According to Elias, this mimicry and identification often comes with crippling conditions of perpetual shame for class aspirants.
Again, do we not see this courtization phenomena—and its anxious incongruity and falseness—in various forms of politicized marketing? I again couldn’t help but think of the progressive managerial norms whereby not only class status is childishly mimicked but also a certain historical character is copied. Recall the DSA meeting in 2019 (an American Democratic Socialist party) that went viral after one of their meetings live-streamed. The meeting contained all sorts of peculiar rituals and aggressively enforced behavioural codes that could only be described as incongruity, distress and falseness: what we would later call ‘cringe’. Despite the hysterics of conservatives, these ‘radicals’ were just another bump in the road of post-industrial courtly life. Political marketing takes historical actions and figures and makes it mimicable in a false and jarring sense; a sense in which high anxieties are infused with evidently false behaviours. All altruistic corporate capitalism reflects the same phenomena; its board rooms, ‘activists’ diversity quotas, ecological concerns and so on. It all stinks of the same incongruous, status-anxious and largely mindless pursuit of social access that Elias describes within the merging of the bourgeoisie and courtly nobility.

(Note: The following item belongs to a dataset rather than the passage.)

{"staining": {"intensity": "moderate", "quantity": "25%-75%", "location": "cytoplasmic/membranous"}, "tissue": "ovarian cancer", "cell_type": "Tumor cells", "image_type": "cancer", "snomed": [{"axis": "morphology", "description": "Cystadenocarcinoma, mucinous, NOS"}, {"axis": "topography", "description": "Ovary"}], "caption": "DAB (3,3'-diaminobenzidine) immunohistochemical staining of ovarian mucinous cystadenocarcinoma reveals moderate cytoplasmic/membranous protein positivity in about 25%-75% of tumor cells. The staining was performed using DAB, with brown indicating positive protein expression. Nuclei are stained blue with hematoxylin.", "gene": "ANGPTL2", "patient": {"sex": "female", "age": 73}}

The era of absolutism provides such a crucial contextual parallel with our time, as it reveals a situation whereby, for sociological reasons, a view of ourselves ‘as we are’ —stripped from the mere realm of trinkets, objects, performative mannerisms, naked in front of an all knowing God in the Platonic and Christian sense—is shifted towards a purely conventional self consciousness whereby what is good can be moved about and managed based on a mere desire for distinction alone, lacking the reality of that distinction. The radical (real) self consciousness is replaced by a courtly one crafted through social currency.